The above items are the sort of thing the left would sell their mothers into slavery for but don't generally mention as in most districts this would result in a resounding defeat. Handily, they have a busload of sock puppets to advance the agenda for them.

The item that jumped out at me was the searchable (hackable) database. If you are a burglar and need to supply someone with a Beretta 9mm, what easier way to pick your starting points than a searchable database. Likewise if you are a city council person who has just added the Blastomatic 2000 to the towns list of banned firearms and want to know which houses the police should visit, well, this is it.

Ever wonder why you never see David Hogg smiling? If I had Mike Bloomberg's hand that far up my a**, I wouldn't be smiling either.
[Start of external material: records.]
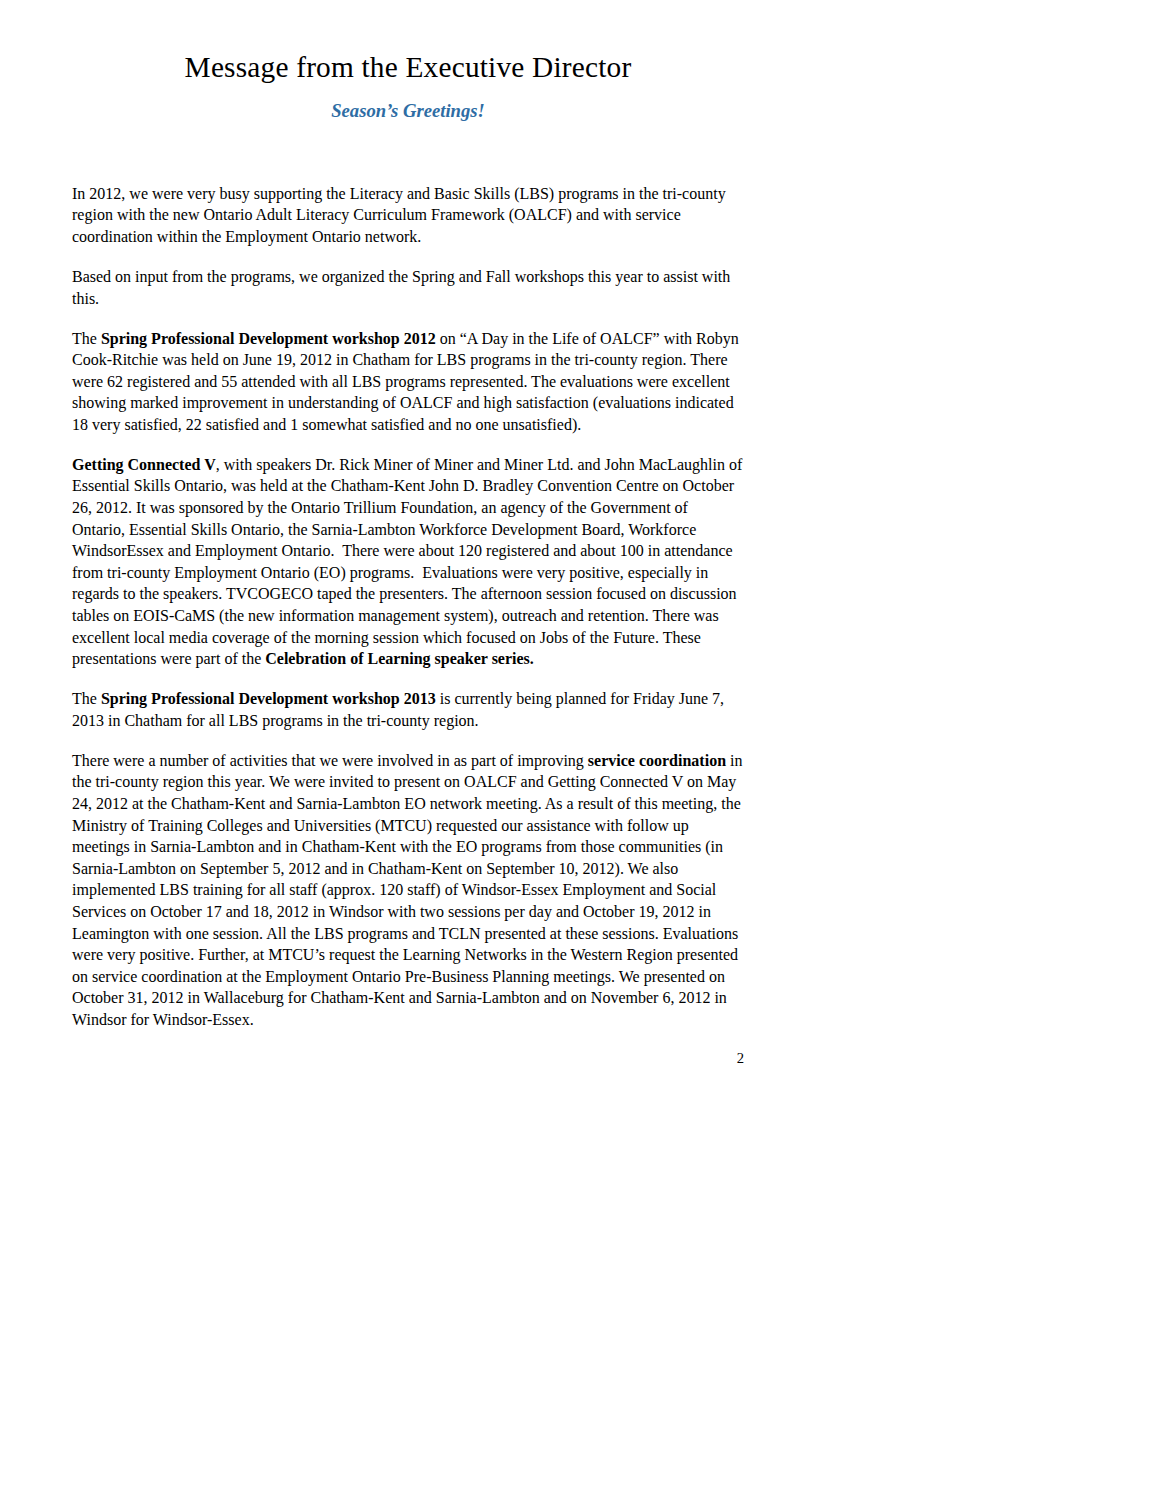Message from the Executive Director
Season’s Greetings!
In 2012, we were very busy supporting the Literacy and Basic Skills (LBS) programs in the tri-county region with the new Ontario Adult Literacy Curriculum Framework (OALCF) and with service coordination within the Employment Ontario network.
Based on input from the programs, we organized the Spring and Fall workshops this year to assist with this.
The Spring Professional Development workshop 2012 on “A Day in the Life of OALCF” with Robyn Cook-Ritchie was held on June 19, 2012 in Chatham for LBS programs in the tri-county region. There were 62 registered and 55 attended with all LBS programs represented. The evaluations were excellent showing marked improvement in understanding of OALCF and high satisfaction (evaluations indicated 18 very satisfied, 22 satisfied and 1 somewhat satisfied and no one unsatisfied).
Getting Connected V, with speakers Dr. Rick Miner of Miner and Miner Ltd. and John MacLaughlin of Essential Skills Ontario, was held at the Chatham-Kent John D. Bradley Convention Centre on October 26, 2012. It was sponsored by the Ontario Trillium Foundation, an agency of the Government of Ontario, Essential Skills Ontario, the Sarnia-Lambton Workforce Development Board, Workforce WindsorEssex and Employment Ontario. There were about 120 registered and about 100 in attendance from tri-county Employment Ontario (EO) programs. Evaluations were very positive, especially in regards to the speakers. TVCOGECO taped the presenters. The afternoon session focused on discussion tables on EOIS-CaMS (the new information management system), outreach and retention. There was excellent local media coverage of the morning session which focused on Jobs of the Future. These presentations were part of the Celebration of Learning speaker series.
The Spring Professional Development workshop 2013 is currently being planned for Friday June 7, 2013 in Chatham for all LBS programs in the tri-county region.
There were a number of activities that we were involved in as part of improving service coordination in the tri-county region this year. We were invited to present on OALCF and Getting Connected V on May 24, 2012 at the Chatham-Kent and Sarnia-Lambton EO network meeting. As a result of this meeting, the Ministry of Training Colleges and Universities (MTCU) requested our assistance with follow up meetings in Sarnia-Lambton and in Chatham-Kent with the EO programs from those communities (in Sarnia-Lambton on September 5, 2012 and in Chatham-Kent on September 10, 2012). We also implemented LBS training for all staff (approx. 120 staff) of Windsor-Essex Employment and Social Services on October 17 and 18, 2012 in Windsor with two sessions per day and October 19, 2012 in Leamington with one session. All the LBS programs and TCLN presented at these sessions. Evaluations were very positive. Further, at MTCU’s request the Learning Networks in the Western Region presented on service coordination at the Employment Ontario Pre-Business Planning meetings. We presented on October 31, 2012 in Wallaceburg for Chatham-Kent and Sarnia-Lambton and on November 6, 2012 in Windsor for Windsor-Essex.
2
The proper response to this sort of tomfoolery is a variation on an older one:

 "Sod off, Snowflake."

Oh and one other thing, Who's financing this national road trip?

Trump Raising The Price Of Beer

Oskar Blues Brewing Co. has figured out that Trumps proposed aluminum tariffs will impact the price of a case of their wares by between $.20 and $.24/case of 24 cans.

Tempest in a growler if you ask me.

Saturday, June 2, 2018

Projects - Keeping Busy

My oldest daughter, by some other parents, has decided she likes camping, and would like to do this from her bicycle. Fine, there are several hundred like-minded souls wandering around the Denver area on bicycles, camping wherever they find themselves when the sun goes down, but let's take it a bit further. She found some pictures of camping trailers moved by pedal power on the net, and wants to go that way.

OK then how about a trailer about 6 feet long to tow behind a bicycle with a waterproof "lid" of some sort.
 Here's a basic frame in need of some sort of flooring and a top. Maybe just ribs and a tarp like a Conestoga wagon. Or maybe something more artsy like a Corrugated plastic set of walls more like a little Airstream. The frame is 1x1x1/8 aluminum tube, bolted together, with wheels and hitch hardware from a Schwinn kiddie carrier trailer. We are trying to source some 10mm Coroplast to use for flooring but so far this is proving elusive. And expensive.
Here we are carrying my regular bike. It pulls easily so far although with flooring, covering, and a set of camping gear it might not be so easy. Never fear, there's a solution:
This rig goes for as little as $168. I saw one on the road the other day and I have to admit I was impressed. The old boy riding it got across 6 lanes and up to around 20mph in short enough order and with so little noise I could barely hear the motor running. Sharp looking rig too.

At the rate I'm going, I should have some finish pics ready to go by around the end of this month. Don't hold me to that.